Extracted page text data
Segment Open

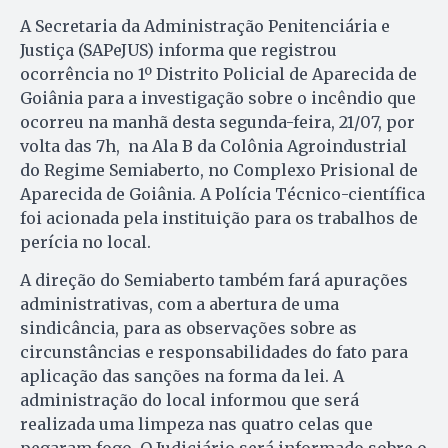
A Secretaria da Administração Penitenciária e
Justiça (SAPeJUS) informa que registrou
ocorrência no 1º Distrito Policial de Aparecida de
Goiânia para a investigação sobre o incêndio que
ocorreu na manhã desta segunda-feira, 21/07, por
volta das 7h, na Ala B da Colônia Agroindustrial
do Regime Semiaberto, no Complexo Prisional de
Aparecida de Goiânia. A Polícia Técnico-científica
foi acionada pela instituição para os trabalhos de
perícia no local.
A direção do Semiaberto também fará apurações
administrativas, com a abertura de uma
sindicância, para as observações sobre as
circunstâncias e responsabilidades do fato para
aplicação das sanções na forma da lei. A
administração do local informou que será
realizada uma limpeza nas quatro celas que
pegaram fogo. O Judiciário será informado sobre o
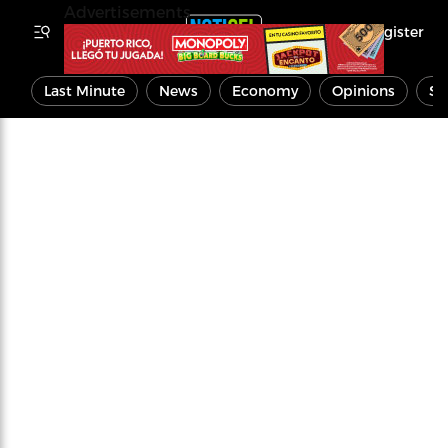
Advertisements
Register
Last Minute
News
Economy
Opinions
Sp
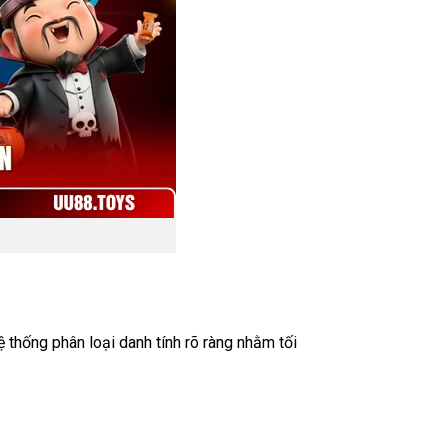
 thống phân loại danh tính rõ ràng nhằm tối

Segment Closed

Could you set down verbatim the lines from the beginning of the entries above through the line containing "ocorreu na manhã", both included, leaving out the pictures?

◆ TASK OUTPUT
A Secretaria da Administração Penitenciária e
Justiça (SAPeJUS) informa que registrou
ocorrência no 1º Distrito Policial de Aparecida de
Goiânia para a investigação sobre o incêndio que
ocorreu na manhã desta segunda-feira, 21/07, por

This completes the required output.